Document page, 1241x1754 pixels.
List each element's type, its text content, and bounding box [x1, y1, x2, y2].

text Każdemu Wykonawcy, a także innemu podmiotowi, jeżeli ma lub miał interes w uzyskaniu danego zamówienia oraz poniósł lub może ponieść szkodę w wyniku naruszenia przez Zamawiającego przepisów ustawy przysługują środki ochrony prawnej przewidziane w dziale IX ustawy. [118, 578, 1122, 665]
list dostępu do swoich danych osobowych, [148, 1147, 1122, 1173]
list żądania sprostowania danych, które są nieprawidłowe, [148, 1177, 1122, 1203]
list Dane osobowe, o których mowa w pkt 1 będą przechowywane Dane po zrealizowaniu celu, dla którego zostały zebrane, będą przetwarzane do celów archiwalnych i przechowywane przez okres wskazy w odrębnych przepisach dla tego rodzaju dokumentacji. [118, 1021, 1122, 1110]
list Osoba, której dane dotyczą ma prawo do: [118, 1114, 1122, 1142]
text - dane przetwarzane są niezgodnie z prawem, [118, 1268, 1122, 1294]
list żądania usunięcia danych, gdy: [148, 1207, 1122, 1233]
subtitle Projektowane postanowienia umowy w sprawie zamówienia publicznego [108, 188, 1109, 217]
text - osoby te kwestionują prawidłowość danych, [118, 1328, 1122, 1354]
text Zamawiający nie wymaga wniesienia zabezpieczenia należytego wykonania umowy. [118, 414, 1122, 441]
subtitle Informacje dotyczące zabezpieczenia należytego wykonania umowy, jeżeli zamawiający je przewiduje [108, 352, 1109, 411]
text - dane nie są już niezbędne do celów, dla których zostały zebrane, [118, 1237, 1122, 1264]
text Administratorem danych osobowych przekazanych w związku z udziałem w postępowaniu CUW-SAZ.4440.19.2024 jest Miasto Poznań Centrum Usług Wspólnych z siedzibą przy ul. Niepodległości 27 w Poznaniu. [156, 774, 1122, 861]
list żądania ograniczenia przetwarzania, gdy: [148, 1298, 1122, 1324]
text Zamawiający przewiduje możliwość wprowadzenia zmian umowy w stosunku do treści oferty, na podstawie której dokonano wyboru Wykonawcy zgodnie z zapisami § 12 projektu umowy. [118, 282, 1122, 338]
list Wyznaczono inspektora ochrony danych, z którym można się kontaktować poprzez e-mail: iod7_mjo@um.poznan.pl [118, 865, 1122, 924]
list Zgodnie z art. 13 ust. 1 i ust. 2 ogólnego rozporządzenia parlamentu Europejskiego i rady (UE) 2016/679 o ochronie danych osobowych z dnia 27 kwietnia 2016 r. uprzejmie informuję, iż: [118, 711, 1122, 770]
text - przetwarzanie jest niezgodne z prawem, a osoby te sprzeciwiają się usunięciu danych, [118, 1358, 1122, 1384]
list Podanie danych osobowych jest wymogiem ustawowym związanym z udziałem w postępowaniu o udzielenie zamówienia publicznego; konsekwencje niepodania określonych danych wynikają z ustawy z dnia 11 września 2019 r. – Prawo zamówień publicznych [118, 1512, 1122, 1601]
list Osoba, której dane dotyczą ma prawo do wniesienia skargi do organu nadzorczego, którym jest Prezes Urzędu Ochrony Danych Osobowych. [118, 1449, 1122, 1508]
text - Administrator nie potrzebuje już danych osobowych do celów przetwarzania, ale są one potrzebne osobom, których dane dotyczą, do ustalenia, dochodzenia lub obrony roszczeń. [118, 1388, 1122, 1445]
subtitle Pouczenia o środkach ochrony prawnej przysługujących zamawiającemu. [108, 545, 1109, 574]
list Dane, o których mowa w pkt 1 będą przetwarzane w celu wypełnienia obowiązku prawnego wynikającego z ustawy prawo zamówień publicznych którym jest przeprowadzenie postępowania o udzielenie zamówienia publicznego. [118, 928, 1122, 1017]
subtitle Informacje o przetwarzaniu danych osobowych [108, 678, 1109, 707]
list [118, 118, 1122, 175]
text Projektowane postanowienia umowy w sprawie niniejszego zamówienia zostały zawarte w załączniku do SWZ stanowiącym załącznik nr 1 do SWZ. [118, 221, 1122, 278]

**Task to carry out**
Which lines hold the word "wykonania"? Return all of them from the records above.

**Output below**
text Zamawiający nie wymaga wniesienia zabezpieczenia należytego wykonania umowy. [118, 414, 1122, 441]
subtitle Informacje dotyczące zabezpieczenia należytego wykonania umowy, jeżeli zamawiający je przewiduje [108, 352, 1109, 411]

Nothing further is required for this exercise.